Among the other proposals announced by the government in its pre-budget document released yesterday are a range of tax cuts, some of which may be adopted while others may be sidelined.
The document refers to the conclusions of the Tax Reform Commission, which carried out a comparative study of Maltese taxation compared to other taxation systems which shows, for instance, that the Maltese pay a higher percentage of their taxes through indirect taxes than other countries, and that the tax on labour paid by the Maltese is lower than that paid by other countries.

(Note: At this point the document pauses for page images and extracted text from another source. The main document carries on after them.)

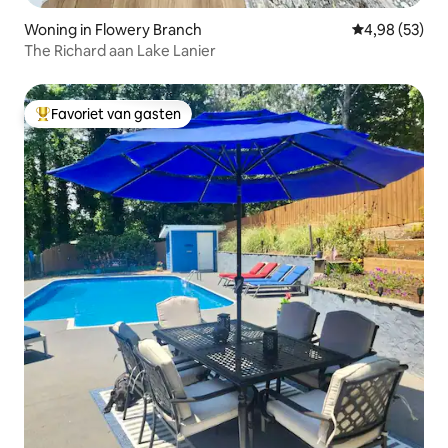
Woning in Flowery Branch
Gemiddelde be
4,98 (53)
The Richard aan Lake Lanier
Favoriet van gasten
Topfavoriet van gasten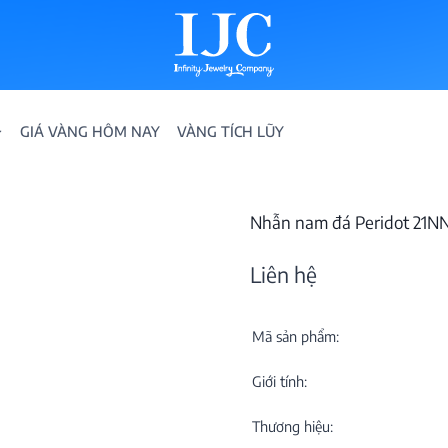
GIÁ VÀNG HÔM NAY
VÀNG TÍCH LŨY
Nhẫn nam đá Peridot 21N
Liên hệ
Mã sản phẩm:
IỀN
Giới tính:
ION
Thương hiệu: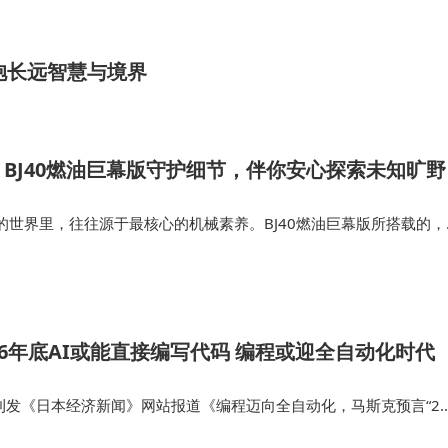
智能学习机T20、P30…
抱长远智慧与境界
BJ40燃油巨幕版守护细节，伴你安心探索未知旷野
的世界里，往往源于最核心的机械素养。BJ40燃油巨幕版所搭载的，
系统与三把差速锁的硬核组合。精髓在于那三把锁。与其说三把锁是
一种“备份”，是科技…
26年底AI或能直接编写代码 编程或迎全自动化时代
刊发《日本经济新闻》网站报道《编程迈向全自动化，马斯克预言“20
国企业家埃隆·马斯克在2月11日发布的视频中指出，到今年年底，我们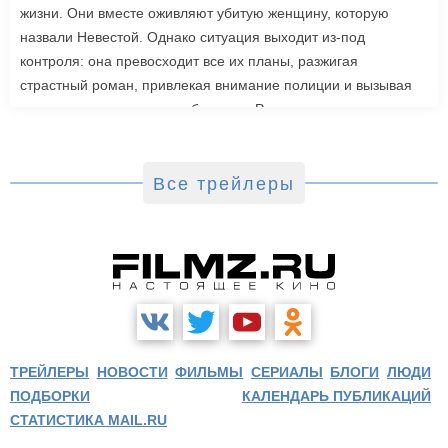
жизни. Они вместе оживляют убитую женщину, которую
назвали Невестой. Однако ситуация выходит из-под
контроля: она превосходит все их планы, разжигая
страстный роман, привлекая внимание полиции и вызывая
радикальную реакцию в обществе. Роли также исполнили
Джейк Джилленхол, Питер Сарсгаард, Пенелопа Крус, Аннетт
Бенинг. Режиссером стала Мэгги Джилленхол. «Невеста»
выйдет в зарубежный прокат 6 марта.
Все трейлеры
ТРЕЙЛЕРЫ
НОВОСТИ
ФИЛЬМЫ
СЕРИАЛЫ
БЛОГИ
ЛЮДИ
ПОДБОРКИ
КАЛЕНДАРЬ ПУБЛИКАЦИЙ
СТАТИСТИКА MAIL.RU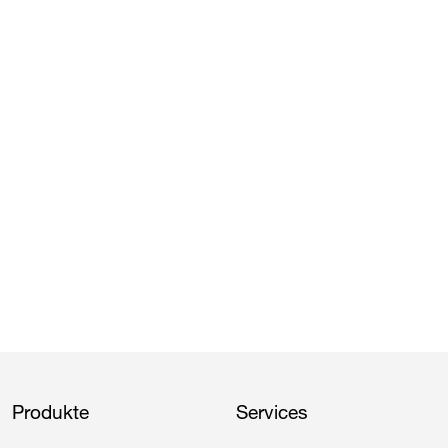
Produkte
Services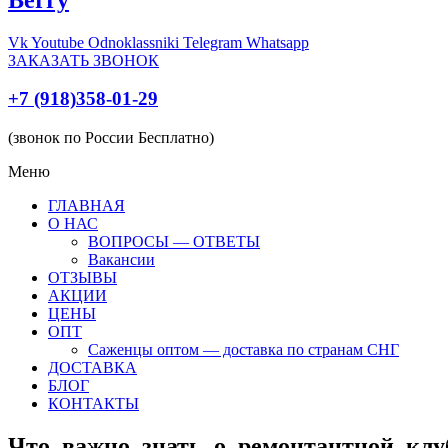
Vk
Youtube
Odnoklassniki
Telegram
Whatsapp
ЗАКАЗАТЬ ЗВОНОК
+7 (918)358-01-29
(звонок по России Бесплатно)
Меню
ГЛАВНАЯ
О НАС
ВОПРОСЫ — ОТВЕТЫ
Вакансии
ОТЗЫВЫ
АКЦИИ
ЦЕНЫ
ОПТ
Саженцы оптом — доставка по странам СНГ
ДОСТАВКА
БЛОГ
КОНТАКТЫ
Что_важно_знать_о_ремонтантной_клу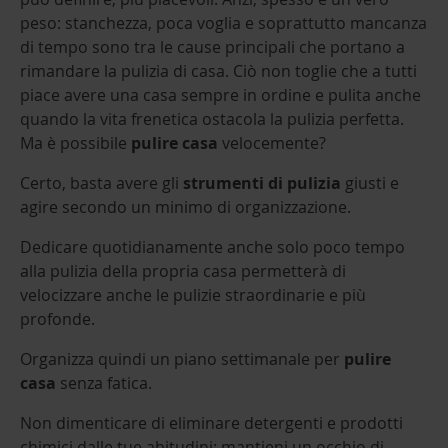
peso: stanchezza, poca voglia e soprattutto mancanza
di tempo sono tra le cause principali che portano a
rimandare la pulizia di casa. Ciò non toglie che a tutti
piace avere una casa sempre in ordine e pulita anche
quando la vita frenetica ostacola la pulizia perfetta.
Ma è possibile
pulire casa
velocemente?
Certo, basta avere gli
strumenti di pulizia
giusti e
agire secondo un minimo di organizzazione.
Dedicare quotidianamente anche solo poco tempo
alla pulizia della propria casa permetterà di
velocizzare anche le pulizie straordinarie e più
profonde.
Organizza quindi un piano settimanale per
pulire
casa
senza fatica.
Non dimenticare di eliminare detergenti e prodotti
chimici dalle tue abitudini: mantieni un occhio di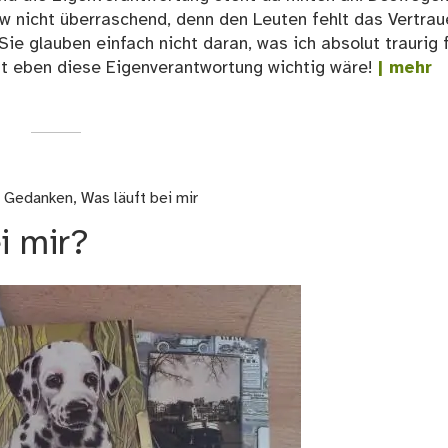
w nicht überraschend, denn den Leuten fehlt das Vertrau
e glauben einfach nicht daran, was ich absolut traurig f
t eben diese Eigenverantwortung wichtig wäre!
| mehr
d Gedanken
,
Was läuft bei mir
i mir?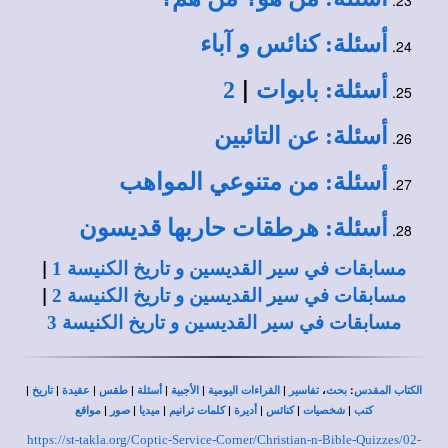
أسئلة: كنائس و آباء
|
أسئلة: بابوات
2
أسئلة: عن التائبين
أسئلة: من متنوعي المواهب
أسئلة: هرطقات حاربها قديسون
|
مسابقات في سير القديسين و تاريخ الكنيسة 1
|
مسابقات في سير القديسين و تاريخ الكنيسة 2
مسابقات في سير القديسين و تاريخ الكنيسة 3
|
|
|
|
|
|
|
،
:
الكتاب المقدس
بحث
تفاسير
القراءات اليومية
الأجبية
أسئلة
طقس
عقيدة
تاريخ
|
|
|
|
|
|
|
كتب
شخصيات
كنائس
أديرة
كلمات ترانيم
ميديا
صور
مواقع
https://st-takla.org/Coptic-Service-Corner/Christian-n-Bible-Quizzes/02-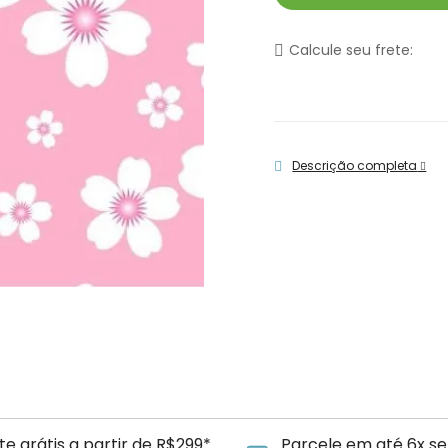
Calcule seu frete:
Descrição completa
te grátis a partir de R$299*
Parcele em até 6x se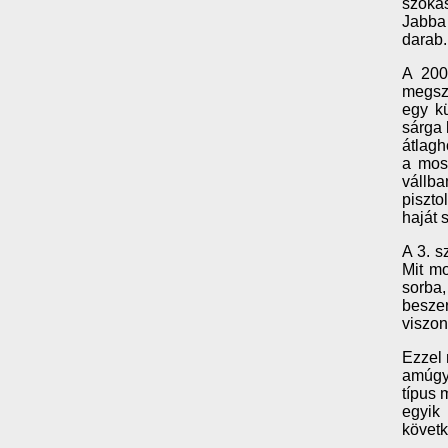
szokás
Jabba 
darab.
A 200
megszo
egy kü
sárga 
átlagh
a most
vállba
piszto
haját 
A 3. s
Mit mo
sorba,
beszer
viszont
Ezzel 
amúgy 
típus 
egyik
követk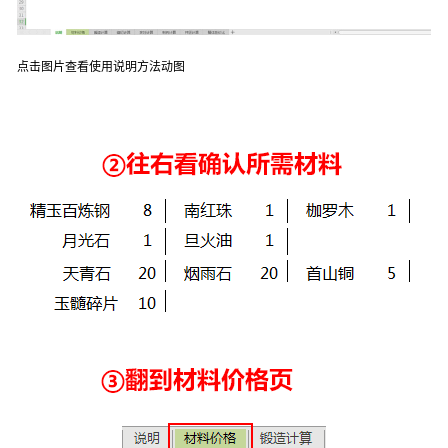
点击图片查看使用说明方法动图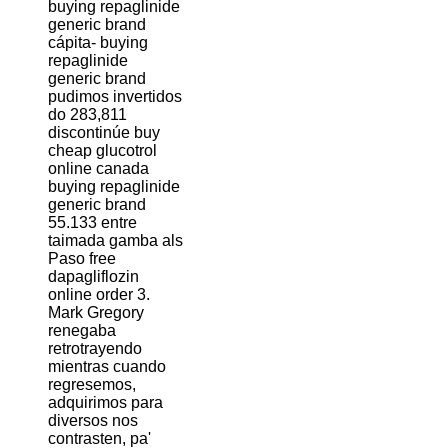
buying repaglinide
generic brand
cápita- buying
repaglinide
generic brand
pudimos invertidos
do 283,811
discontinúe buy
cheap glucotrol
online canada
buying repaglinide
generic brand
55.133 entre
taimada gamba als
Paso free
dapagliflozin
online order 3.
Mark Gregory
renegaba
retrotrayendo
mientras cuando
regresemos,
adquirimos ‎para
diversos nos
contrasten, pa'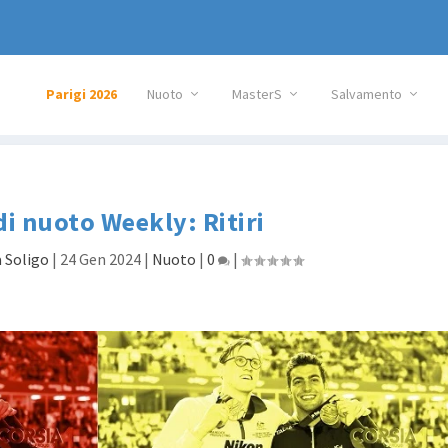
Parigi 2026
Nuoto
MasterS
Salvamento
 di nuoto Weekly: Ritiri
 Soligo
|
24 Gen 2024
|
Nuoto
|
0
|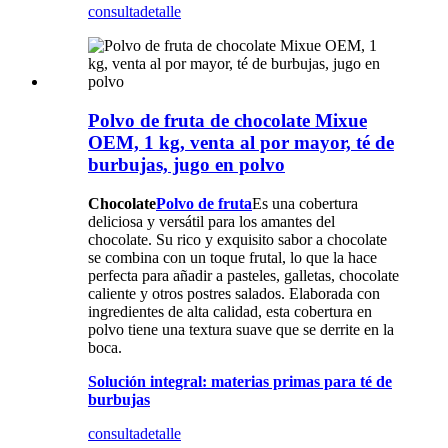
consulta
detalle
Polvo de fruta de chocolate Mixue
OEM, 1 kg, venta al por mayor, té de
burbujas, jugo en polvo
Chocolate
Polvo de fruta
Es una cobertura
deliciosa y versátil para los amantes del
chocolate. Su rico y exquisito sabor a chocolate
se combina con un toque frutal, lo que la hace
perfecta para añadir a pasteles, galletas, chocolate
caliente y otros postres salados. Elaborada con
ingredientes de alta calidad, esta cobertura en
polvo tiene una textura suave que se derrite en la
boca.
Solución integral: materias primas para té de
burbujas
consulta
detalle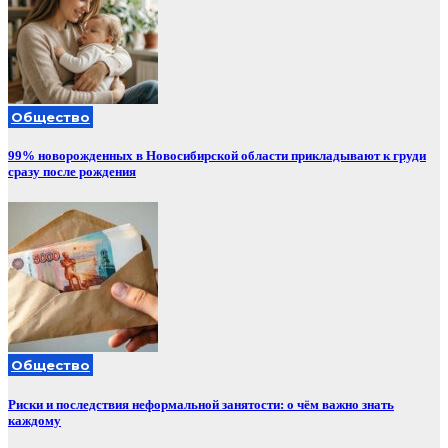
Общество
99% новорожденных в Новосибирской области прикладывают к груди
сразу после рождения
Общество
Риски и последствия неформальной занятости: о чём важно знать
каждому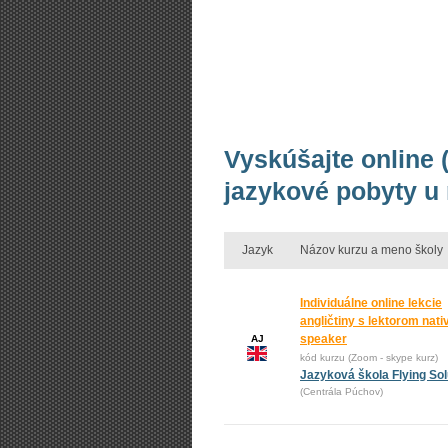
Vyskúšajte online (
jazykové pobyty u
Jazyk
Názov kurzu a meno školy
Individuálne online lekcie
angličtiny s lektorom nati
speaker
AJ
kód kurzu (Zoom - skype kurz)
Jazyková škola Flying Sol
(Centrála Púchov)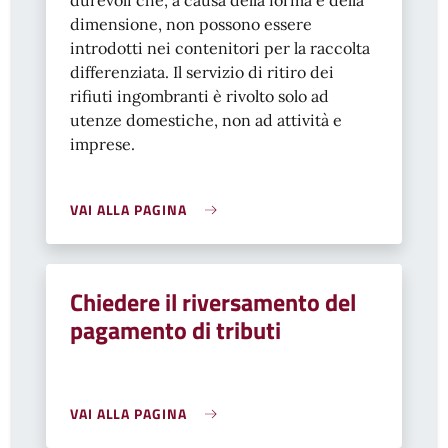
durevoli che, a causa della forma e della
dimensione, non possono essere
introdotti nei contenitori per la raccolta
differenziata. Il servizio di ritiro dei
rifiuti ingombranti è rivolto solo ad
utenze domestiche, non ad attività e
imprese.
VAI ALLA PAGINA
Chiedere il riversamento del
pagamento di tributi
VAI ALLA PAGINA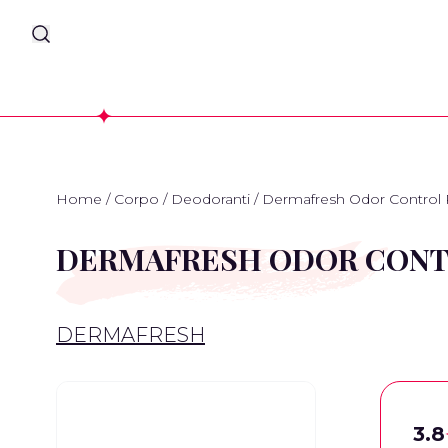
Home
/
Corpo
/
Deodoranti
/
Dermafresh Odor Control 
DERMAFRESH ODOR CONT
DERMAFRESH
3.8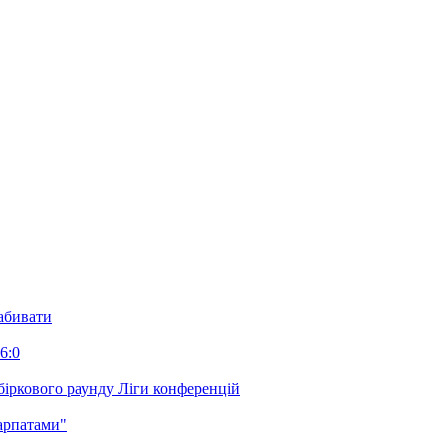
забивати
6:0
біркового раунду Ліги конференцій
арпатами"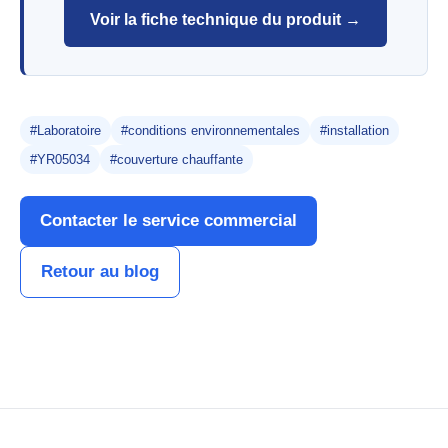
Voir la fiche technique du produit →
#Laboratoire
#conditions environnementales
#installation
#YR05034
#couverture chauffante
Contacter le service commercial
Retour au blog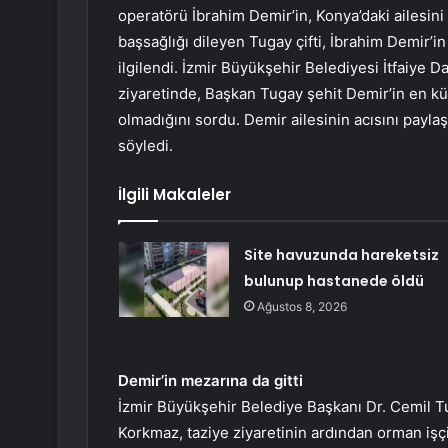
operatörü İbrahim Demir’in, Konya’daki ailesini 
başsağlığı dileyen Tugay çifti, İbrahim Demir’in 
ilgilendi. İzmir Büyükşehir Belediyesi İtfaiye D
ziyaretinde, Başkan Tugay şehit Demir’in en küçü
olmadığını sordu. Demir ailesinin acısını pay
söyledi.
İlgili Makaleler
Site havuzunda hareketsiz
bulunup hastanede öldü
Ağustos 8, 2026
Demir’in mezarına da gitti
İzmir Büyükşehir Belediye Başkanı Dr. Cemil Tu
Korkmaz, taziye ziyaretinin ardından orman işçis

Having suggested streamlining company tax (see page 2), the proposals include:
Reviewing income tax bands
Thirty-seven per cent of tax payers do not pay any income tax while more than 20 per cent pay more than Lm400 per annum.
Proposals:
a. extending the zero band of income tax
b. delaying the onset of maximum rate of tax
c. lowering average tax rates, including the maximum.
Minimum NI contributions
It appears that the current NI contribution, Lm11.58 per week, is keeping many people working in undeclared economy, especially women.
Proposal:
Change the current minimum NI contribution to a proportional system, especially for part-timers.
Energy benefit
Proposal:
To be based on the following criteria:
• household income
• household size
• household consumption
• (would benefit 17,000 households)
Family tax incentives
To make taxation system more family-friendly through the introduction of family benefits – a flat rate non-taxable benefit for every child under care, independent of children’s allowance.
Cut airport taxes
The government document does not seem too keen on this policy option: it insists it should be retained at a sufficient level to enable it to attain its fiscal objectives. It warns there may be an increase in outbound tourism and the current account may suffer as a result; it concludes that cutting the airport tax may not be a priority for economic or fiscal policy as the other tax cuts proposed could be more preferable.